I am using Acer Aspire 5745G. I have installed XP and finding difficulty in installing the proper driver for Atheros “AR8151 PCI-E Gigabit Ethernet Controller”. Can you please help me in getting the driver for XP(32-bit) operating system.

Thanks
Yuvaraj.


----------



## BCCOMP (Jul 9, 2007)

*Re: Atheros 8151 driver for XP*

Hi,
Have you tried the driver from the Acer website (win7 Driver)?

According to the Readme file it also supports win XP, 2003 etc.
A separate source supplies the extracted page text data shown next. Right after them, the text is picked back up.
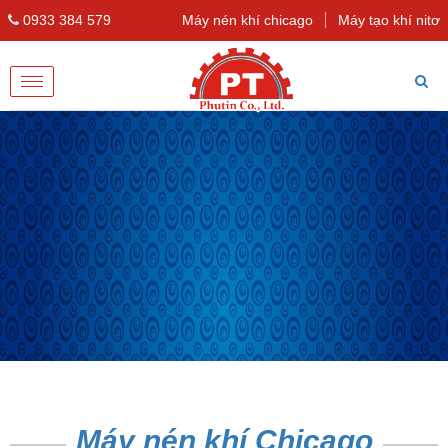
0933 384 579
Máy nén khí chicago
Máy tạo khí nitơ
Toggle
navigation
Máy nén khí Chicago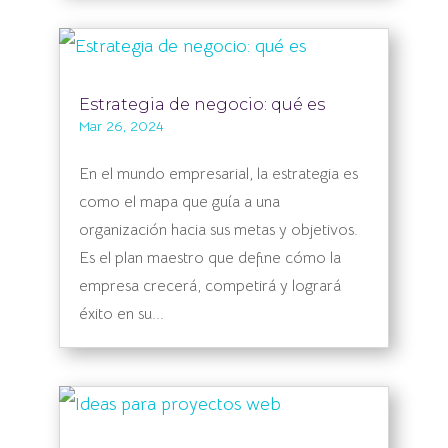
Estrategia de negocio: qué es
Mar 26, 2024
En el mundo empresarial, la estrategia es
como el mapa que guía a una
organización hacia sus metas y objetivos.
Es el plan maestro que define cómo la
empresa crecerá, competirá y logrará
éxito en su...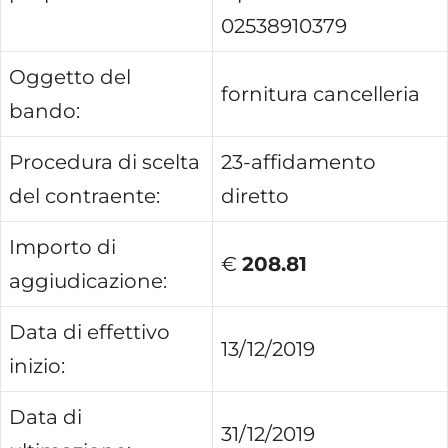
02538910379
Oggetto del
fornitura cancelleria
bando:
Procedura di scelta
23-affidamento
del contraente:
diretto
Importo di
€
208.81
aggiudicazione:
Data di effettivo
13/12/2019
inizio:
Data di
31/12/2019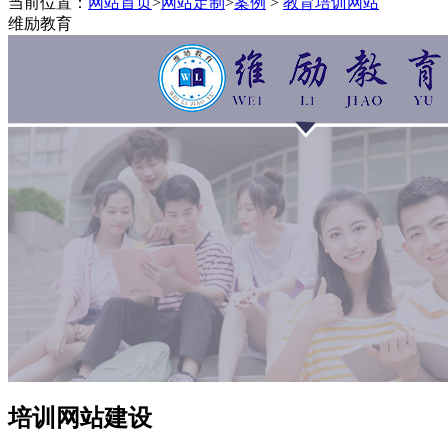
当前位置：
网站首页
>
网站定制
>
案例
>
教育培训网站
程序终身维护,一对一技术跟踪
维励教育
培训网站建设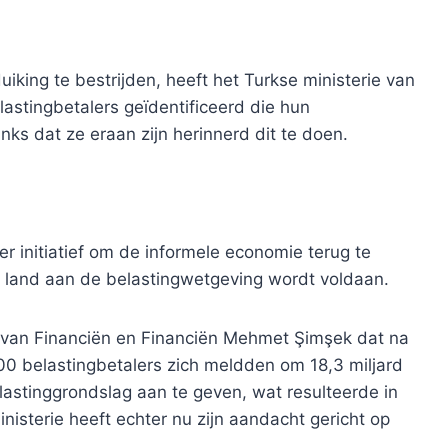
iking te bestrijden, heeft het Turkse ministerie van
astingbetalers geïdentificeerd die hun
s dat ze eraan zijn herinnerd dit te doen.
 initiatief om de informele economie terug te
le land aan de belastingwetgeving wordt voldaan.
r van Financiën en Financiën Mehmet Şimşek dat na
0 belastingbetalers zich meldden om 18,3 miljard
astinggrondslag aan te geven, wat resulteerde in
inisterie heeft echter nu zijn aandacht gericht op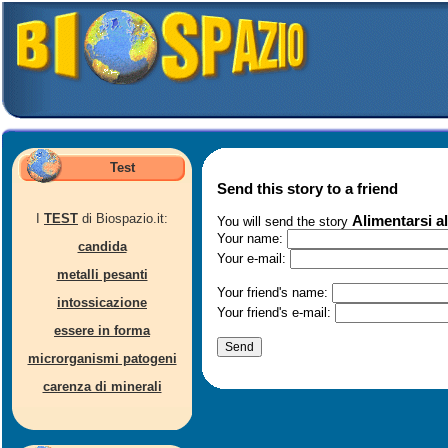
Test
Send this story to a friend
I
TEST
di Biospazio.it:
Alimentarsi a
You will send the story
Your name:
candida
Your e-mail:
metalli pesanti
Your friend's name:
intossicazione
Your friend's e-mail:
essere in forma
microrganismi patogeni
carenza di minerali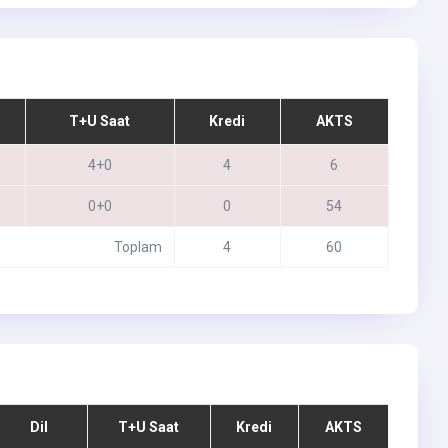
T+U Saat
Kredi
AKTS
4+0
4
6
0+0
0
54
Toplam
4
60
Dil
T+U Saat
Kredi
AKTS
> Readme.htm created 30-APR-2009
> Readme File for AR813x/AR815x setup package
> Supporting: Atheros AR813x/AR815x Gigabit/Fast Ethernet Controller
> Operation Systems:
> ...


Driver can be found here:
http://global-download.acer.com/GDF...5742&Step1=Notebook&Step2=Aspire&Step3=Aspire 5745G&OS=731&LC=en&BC=Acer&SC=PA_6

If that fails please post the Hardware ID:
Open the Device Manager
Post ALL errors you may have (yellow!)
Right click on the error>Properties>Details Tab
Post the info you find under Device Instance ID

Do this for each error you have.


Bill


----------



## ubuntuv (Jul 16, 2010)

*Re: Atheros 8151 driver for XP*

Hi Bill,

It worked.

Thanks a lot.


----------



## BCCOMP (Jul 9, 2007)

*Re: Atheros 8151 driver for XP*

Hi,
Glad to hear you have it up and running!

Bill


----------